In November 2017, Hartmann received the SPD's Willy Brandt Medal.

=== Political positions ===
During the 2013 federal election campaign, Hartmann spoke out against the legalization of soft drugs.

== Social offices ==
Hartmann is deputy chairman of the board of directors of the Magenza Foundation for Jewish Life in Mainz (German: Magenza-Stiftung für Jüdisches Leben in Mainz), a member of the board of trustees of the High Cathedral Foundation of Mainz (German: Stiftung Hoher Dom zu Mainz). He is a member of the association Rheinhessen gegen Rechts e.V..
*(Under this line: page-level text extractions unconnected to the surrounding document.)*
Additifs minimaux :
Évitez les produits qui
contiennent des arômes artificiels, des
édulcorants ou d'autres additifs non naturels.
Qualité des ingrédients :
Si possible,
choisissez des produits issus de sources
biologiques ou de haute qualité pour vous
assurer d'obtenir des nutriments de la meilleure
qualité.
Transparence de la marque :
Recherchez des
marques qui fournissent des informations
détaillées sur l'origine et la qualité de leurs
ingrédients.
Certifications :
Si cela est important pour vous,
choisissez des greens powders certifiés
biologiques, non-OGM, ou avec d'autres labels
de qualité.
From 2007 to 2014, Hartmann was president of the Mainz-based German Baseball and Softball Association (DBV).

== Controversies ==
=== Drug use ===
On 2 July 2014 the German Bundestag lifted Hartmann's political immunity, clearing the way for investigations into a violation of the Narcotics Law. He then resigned as the SPD parliamentary group's spokesman on domestic policy and as a member of the Parliamentary Oversight Panel. His apartment was searched on the same day but drugs were not found. Michael Hartmann admitted to the public prosecutor's office that in the fall of 2013 for about a month he had acquired and consumed crystal meth "in small quantities customary for personal consumption." At the time, he had hoped to be "more efficient" through the "drug consumption." The Berlin public prosecutor's office dropped the preliminary proceedings in September 2014 against payment of a monetary fine.

=== Edathy Affair ===
Hartmann has come under pressure again since the end of 2014 in the affair involving former SPD member of parliament Sebastian Edathy. Edathy was accused of obtaining child pornography material, and according to Edathy, it was Hartmann who informed him of the investigations against him in November 2013. Hartmann, in turn, had received this information from then-Federal Criminal Office President Jörg Ziercke. Ziercke denied having informed Hartmann directly. Hartmann stated that Edathy had revealed to him at the SPD party conference in November 2013 that he was a customer of the Canadian company in question. To substantiate his statements, Edathy disclosed text message communications with Hartmann in mid-December 2014. On 18 December 2014 Hartmann was questioned before the investigative committee investigating the Edathy Affair. The public prosecutors' offices in Berlin and Hanover initiated preliminary investigations against Hartmann in early February 2015 on suspicion of obstruction of justice in the Edathy case, whereupon Hartmann refused to make further statements to the Edathy investigative committee. An investigation on suspicion of obstruction of justice was conducted by the Lüneburg public prosecutor's office and discontinued on 6 June 2016 for lack of sufficient suspicion. A preliminary investigation conducted by the Berlin public prosecutor's office on suspicion of unsworn false testimony was also dropped for lack of sufficient suspicion, meaning that all preliminary proceedings initiated against Hartmann in connection with the Edathy affair have been dropped pursuant to Section 170 (2) of the Code of Criminal Procedure (StPO).
Hartmann's legal fees were paid by the SPD parliamentary group.